E ora la scoperta delle mummie. I corpi, alcuni dei quali ben conservati, ritrovati dagli archeologi di Basilea, comprendono anche mummie di bambini, sarcofagi lignei, maschere funerarie in cartonnage, numerosi oggetti di corredo, e vasi canopi, che dovevano contenere le viscere dei defunti. I canopi avevano come coperchio la testa delle divinità protettrici e proprio nella XVIII dinastia, durante il Nuovo Regno, questa forma di iconografia aveva avuto un forte sviluppo. Tutti i canopi recano liscrizione di circa 30 nomi di principi e principesse a noi ancora sconosciuti. Da uno studio preliminare di queste iscrizioni in ieratico sulle ceramiche, i nomi e i titoli emersi di circa 30 defunti erano probabilmente quelli delle principesse della corte di Thutmosi IV e Amenofi III.
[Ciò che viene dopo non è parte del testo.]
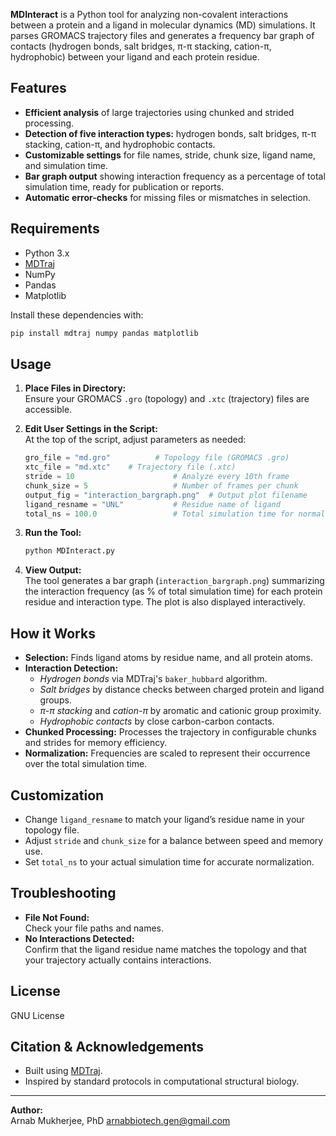 **MDInteract** is a Python tool for analyzing non-covalent interactions between a protein and a ligand in molecular dynamics (MD) simulations. It parses GROMACS trajectory files and generates a frequency bar graph of contacts (hydrogen bonds, salt bridges, π-π stacking, cation-π, hydrophobic) between your ligand and each protein residue.

## Features

- **Efficient analysis** of large trajectories using chunked and strided processing.
- **Detection of five interaction types:** hydrogen bonds, salt bridges, π-π stacking, cation-π, and hydrophobic contacts.
- **Customizable settings** for file names, stride, chunk size, ligand name, and simulation time.
- **Bar graph output** showing interaction frequency as a percentage of total simulation time, ready for publication or reports.
- **Automatic error-checks** for missing files or mismatches in selection.

## Requirements

- Python 3.x
- [MDTraj](http://mdtraj.org/)
- NumPy
- Pandas
- Matplotlib

Install these dependencies with:
```bash
pip install mdtraj numpy pandas matplotlib
```

## Usage

1. **Place Files in Directory:**  
   Ensure your GROMACS `.gro` (topology) and `.xtc` (trajectory) files are accessible.

2. **Edit User Settings in the Script:**  
   At the top of the script, adjust parameters as needed:
   ```python
   gro_file = "md.gro"          # Topology file (GROMACS .gro)
   xtc_file = "md.xtc"    # Trajectory file (.xtc)
   stride = 10                      # Analyze every 10th frame
   chunk_size = 5                   # Number of frames per chunk
   output_fig = "interaction_bargraph.png"  # Output plot filename
   ligand_resname = "UNL"           # Residue name of ligand
   total_ns = 100.0                 # Total simulation time for normalization (ns)
   ```

3. **Run the Tool:**
   ```bash
   python MDInteract.py
   ```

4. **View Output:**  
   The tool generates a bar graph (`interaction_bargraph.png`) summarizing the interaction frequency (as % of total simulation time) for each protein residue and interaction type. The plot is also displayed interactively.

## How it Works

- **Selection:** Finds ligand atoms by residue name, and all protein atoms.
- **Interaction Detection:**  
  - *Hydrogen bonds* via MDTraj's `baker_hubbard` algorithm.
  - *Salt bridges* by distance checks between charged protein and ligand groups.
  - *π-π stacking* and *cation-π* by aromatic and cationic group proximity.
  - *Hydrophobic contacts* by close carbon-carbon contacts.
- **Chunked Processing:** Processes the trajectory in configurable chunks and strides for memory efficiency.
- **Normalization:** Frequencies are scaled to represent their occurrence over the total simulation time.

## Customization

- Change `ligand_resname` to match your ligand’s residue name in your topology file.
- Adjust `stride` and `chunk_size` for a balance between speed and memory use.
- Set `total_ns` to your actual simulation time for accurate normalization.

## Troubleshooting

- **File Not Found:**  
  Check your file paths and names.
- **No Interactions Detected:**  
  Confirm that the ligand residue name matches the topology and that your trajectory actually contains interactions.

## License

GNU License

## Citation & Acknowledgements

- Built using [MDTraj](https://github.com/mdtraj/mdtraj).
- Inspired by standard protocols in computational structural biology.

---

**Author:**  
Arnab Mukherjee, PhD
arnabbiotech.gen@gmail.com
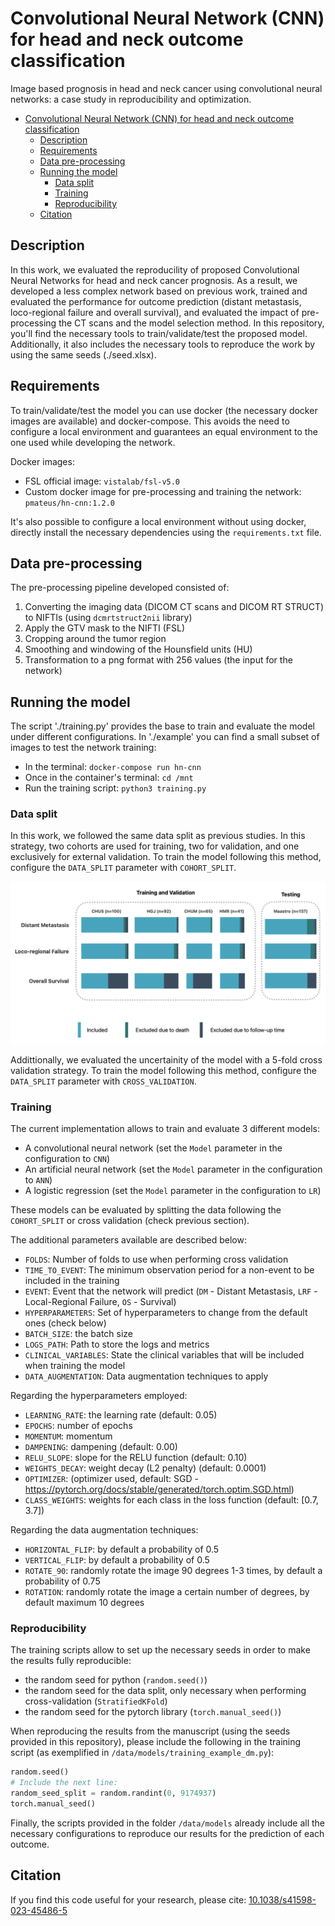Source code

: #  Convolutional Neural Network (CNN) for head and neck outcome classification

Image based prognosis in head and neck cancer using convolutional neural networks: a case study in reproducibility and optimization.

- [Convolutional Neural Network (CNN) for head and neck outcome classification](#convolutional-neural-network-cnn-for-head-and-neck-outcome-classification)
  - [Description](#description)
  - [Requirements](#requirements)
  - [Data pre-processing](#data-pre-processing)
  - [Running the model](#running-the-model)
    - [Data split](#data-split)
    - [Training](#training)
    - [Reproducibility](#reproducibility)
  - [Citation](#citation)

## Description

In this work, we evaluated the reproducility of proposed Convolutional Neural Networks for head and neck cancer prognosis.
As a result, we developed a less complex network based on previous work, trained and evaluated the performance for outcome prediction (distant metastasis, loco-regional failure and overall survival), and evaluated the impact of pre-processing the CT scans and the model selection method.
In this repository, you'll find the necessary tools to train/validate/test the proposed model. Additionally, it also includes the necessary tools to reproduce the work by using the same seeds (./seed.xlsx).

## Requirements

To train/validate/test the model you can use docker (the necessary docker images are available) and docker-compose. This avoids the need to configure a local environment and guarantees an equal environment to the one used while developing the network.

Docker images:
- FSL official image: `vistalab/fsl-v5.0`
- Custom docker image for pre-processing and training the network: `pmateus/hn-cnn:1.2.0`

It's also possible to configure a local environment without using docker, directly install the necessary dependencies using the `requirements.txt` file.

## Data pre-processing

The pre-processing pipeline developed consisted of:
1. Converting the imaging data (DICOM CT scans and DICOM RT STRUCT) to NIFTIs (using `dcmrtstruct2nii` library)
2. Apply the GTV mask to the NIFTI (FSL)
3. Cropping around the tumor region
4. Smoothing and windowing of the Hounsfield units (HU)
5. Transformation to a png format with 256 values (the input for the network)

## Running the model

The script './training.py' provides the base to train and evaluate the model under different configurations.
In './example' you can find a small subset of images to test the network training:
- In the terminal: `docker-compose run hn-cnn`
- Once in the container's terminal: `cd /mnt`
- Run the training script: `python3 training.py`

### Data split

In this work, we followed the same data split as previous studies. In this strategy, two cohorts are used for training, two for validation, and one exclusively for external validation. To train the model following this method, configure the `DATA_SPLIT` parameter with `COHORT_SPLIT`.

![Data split based on the cohorts available](/censored_data.png)

Addittionally, we evaluated the uncertainity of the model with a 5-fold cross validation strategy. To train the model following this method, configure the `DATA_SPLIT` parameter with `CROSS_VALIDATION`.

### Training

The current implementation allows to train and evaluate 3 different models:
- A convolutional neural network (set the `Model` parameter in the configuration to `CNN`)
- An artificial neural network (set the `Model` parameter in the configuration to `ANN`)
- A logistic regression (set the `Model` parameter in the configuration to `LR`)

These models can be evaluated by splitting the data following the `COHORT_SPLIT` or cross validation (check previous section).

The additional parameters available are described below:
- `FOLDS`: Number of folds to use when performing cross validation
- `TIME_TO_EVENT`: The minimum observation period for a non-event to be included in the training
- `EVENT`: Event that the network will predict (`DM` - Distant Metastasis, `LRF` - Local-Regional Failure, `OS` - Survival)
- `HYPERPARAMETERS`: Set of hyperparameters to change from the default ones (check below)
- `BATCH_SIZE`: the batch size
- `LOGS_PATH`: Path to store the logs and metrics
- `CLINICAL_VARIABLES`: State the clinical variables that will be included when training the model
- `DATA_AUGMENTATION`: Data augmentation techniques to apply

Regarding the hyperparameters employed:
- `LEARNING_RATE`: the learning rate (default: 0.05)
- `EPOCHS`: number of epochs
- `MOMENTUM`: momentum
- `DAMPENING`: dampening (default: 0.00)
- `RELU_SLOPE`: slope for the RELU function (default: 0.10)
- `WEIGHTS_DECAY`: weight decay (L2 penalty) (default: 0.0001)
- `OPTIMIZER`: (optimizer used, default: SGD - https://pytorch.org/docs/stable/generated/torch.optim.SGD.html)
- `CLASS_WEIGHTS`: weights for each class in the loss function (default: [0.7, 3.7])

Regarding the data augmentation techniques:
- `HORIZONTAL_FLIP`: by default a probability of 0.5
- `VERTICAL_FLIP`: by default a probability of 0.5
- `ROTATE_90`: randomly rotate the image 90 degrees 1-3 times, by default a probability of 0.75
- `ROTATION`: randomly rotate the image a certain number of degrees, by default maximum 10 degrees

### Reproducibility

The training scripts allow to set up the necessary seeds in order to make the results fully reproducible:
- the random seed for python (`random.seed()`)
- the random seed for the data split, only necessary when performing cross-validation (`StratifiedKFold`)
- the random seed for the pytorch library (`torch.manual_seed()`)

When reproducing the results from the manuscript (using the seeds provided in this repository), 
please include the following in the training script (as exemplified in `/data/models/training_example_dm.py`):

```python
random.seed()
# Include the next line:
random_seed_split = random.randint(0, 9174937)
torch.manual_seed()
```

Finally, the scripts provided in the folder `/data/models` already include all the necessary configurations 
to reproduce our results for the prediction of each outcome.

## Citation

If you find this code useful for your research, please cite:
[10.1038/s41598-023-45486-5](https://doi.org/10.1038/s41598-023-45486-5)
L'egittologa Susanne Bickel dell'università di Basilea responsabile missione nella Valle dei Re

L’egittologa Susanne Bickel dell’università di Basilea responsabile missione nella Valle dei Re

Secondo la direttrice della missione svizzera Susanne Bickel la tomba potrebbe far parte della KV40, di cui non si sapeva niente finora. La sepoltura, usata per decenni, dovrebbe appartenere a oltre 50 membri delle famiglie reali di Thutmosi IV e Amenofi III. “Si tratta di un pozzo funerario profondo 6 metri – spiega Bickel – che porta a 5 camere sotterranee, tra le quali quella centrale e tre laterali conservano le mummie. Le pareti presentano chiari segni d’incendio, forse provocato dalle torce dei tombaroli che, molto spesso, preferivano bruciare i corpi imbalsamati per arrivare prima agli amuleti”. Dalla lettura dei testi sulle ceramiche, emergono titoli quali «principe» e «principessa»: 8 almeno sono i nomi di principesse reali sconosciute (come Taemwadjes e Neferunebu), 4 principi e numerose spose straniere e bambini. La tomba è stata poi riutilizzata in un secondo momento nel IX sec. a.C.